After yesterday’s board meeting, Albany Construction Limited (ACL) agreed to change its current capital structure. The current capital structure of ACL is based on the view that no debt or a low level of debt is better than a high level of debt. Due to a change in the global business environment, ACL board members now believe that a high level of debt is necessary for the future growth of the company. ACL currently has a $200,000 long-term bank loan paying 9% interest. It also has 80,000 ordinary shares on issue under the current structure. The proposed capital structure will double the amount of the current bank loan to $400,000, but ACL will need to pay 12% interest. With this change, the number of ordinary shares on issue would reduce to 40,000 shares. ACL operates in the construction industry and the proposed capital structure is based on the industry average. ACL pays 28% tax on its income. Required: A. Assuming ACL expects EBIT of $120,000, what are the EPS for the current and proposed capital structures? Explain whether or not the board has made the right decision and justify your answer. [4 marks] B. Calculate the EBIT/EPS indifference point for EBIT. [3 marks] C. If ACL wishes to attain the highest EPS, over which range of EBIT is each capital structure preferred? [2 marks] D. Briefly explain the major shortcoming of EBIT/EPS analysis.

Solutions

Expert Solution

A) If ACL expects EBIT of $120,000.

calculation for current capital structure

Capital Structure Calculations
EBIT 120000
Interest @ 9% 18000
EBT 102000
TAX @ 28% 28560
PAT 73440
No of Shares 80000
Earnings Per Share 0.918 profit after tax/no of shares

Proposed capital Structure.

Capital Structure Calculations
EBIT 120000
Interest @ 12% 48000 Loan amount = 400,000
EBT 72000
TAX @ 28% 20160
PAT 51840
No of Shares 40000
Earnings Per Share 1.296 profit after tax/no of shares

The board has made correct decision as the greater interest on the loan is tax deductible.
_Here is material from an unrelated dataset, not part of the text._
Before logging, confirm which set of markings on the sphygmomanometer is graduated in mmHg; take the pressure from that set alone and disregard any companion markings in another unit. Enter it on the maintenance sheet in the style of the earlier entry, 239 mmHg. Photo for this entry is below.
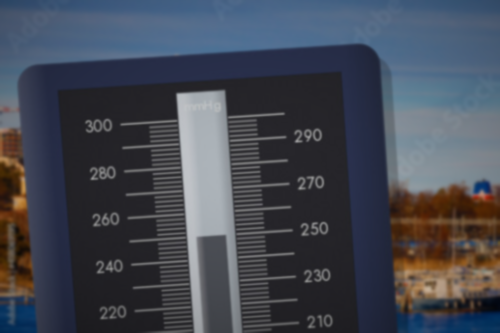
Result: 250 mmHg
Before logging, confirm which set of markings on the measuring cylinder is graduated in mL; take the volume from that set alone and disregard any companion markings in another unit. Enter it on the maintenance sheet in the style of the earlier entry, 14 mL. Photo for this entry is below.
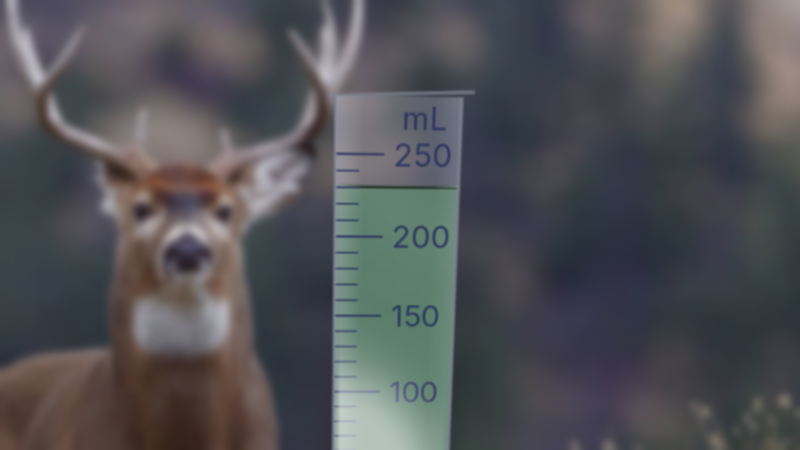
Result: 230 mL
This along with lesser number of shares outstanding has helped the earnings per share to increase which will increase the value of the firm. So the board's decision is correct.

b) EBIT/EPS:

Current Capital Structure
EBIT 120000
EPS 0.918
EBIT/EPS 130718.9542
Proposed Capital Structure
EBIT 120000
EPS 1.296
EBIT/EPS 92592.59259

Point of indifference of EBIT is calculated as follows

Y = (x - interest) * (interest rate)/no of shares

Proposed Capital: Y = (x - 48000) * (0.28)/40,000

Current Capital: Y = (x - 18000) * (0.28)/80000

Multiply proposed capital by 40,000 and current capital by 80,000

we get 40,000Y = (x - 48000) * (0.28) and 80,000Y = (x - 18000) * (0.28)
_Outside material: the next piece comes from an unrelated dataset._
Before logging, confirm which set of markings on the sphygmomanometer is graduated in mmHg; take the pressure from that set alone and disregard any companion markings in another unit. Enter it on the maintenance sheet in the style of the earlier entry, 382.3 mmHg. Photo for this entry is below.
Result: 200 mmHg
by solving the above equation we get Y = 0.21

C) to calculate the break-even or the range of the EBIT-EPS, we will use the following formula

EBIT= (EPS*no of shares outstanding)/(1 - tax rate) * interest

for current capital structure: (0.918*80,000)/(1-0.28)*18000

= 73440/12,960 = 5.67

So the EBIT can be up to 5.67 times the EPS = 416,404

  

for proposed capital structure: (1.296*40000)/(1-0.28)*48000

= 51,840/34560 = 1.5

So EBIT can be up to 1.5 times the EPS = 77,760

D: Shortcomings:

a) Accounting data: Both the calculations rely on the accounting data which can be easily manipulated by the management by taking different accounting assumptions and calculations

b) Risk Analysis: While the accounting data gives us the EBIT and EPS calculations and with our example we can conclude that EPS is higher with higher debt. But it does not calculate the higher risk involved in raising higher debt, which is a major drawback.

c) Over leverage: As the interest on debt is tax deductible, companies can be ambitious to take up more debt to increase the EPS and give a positive outlook to the market, but the underline is that in phase of bad business environment, this strategy may back fire as company will have to pay up a lot of interest on debt.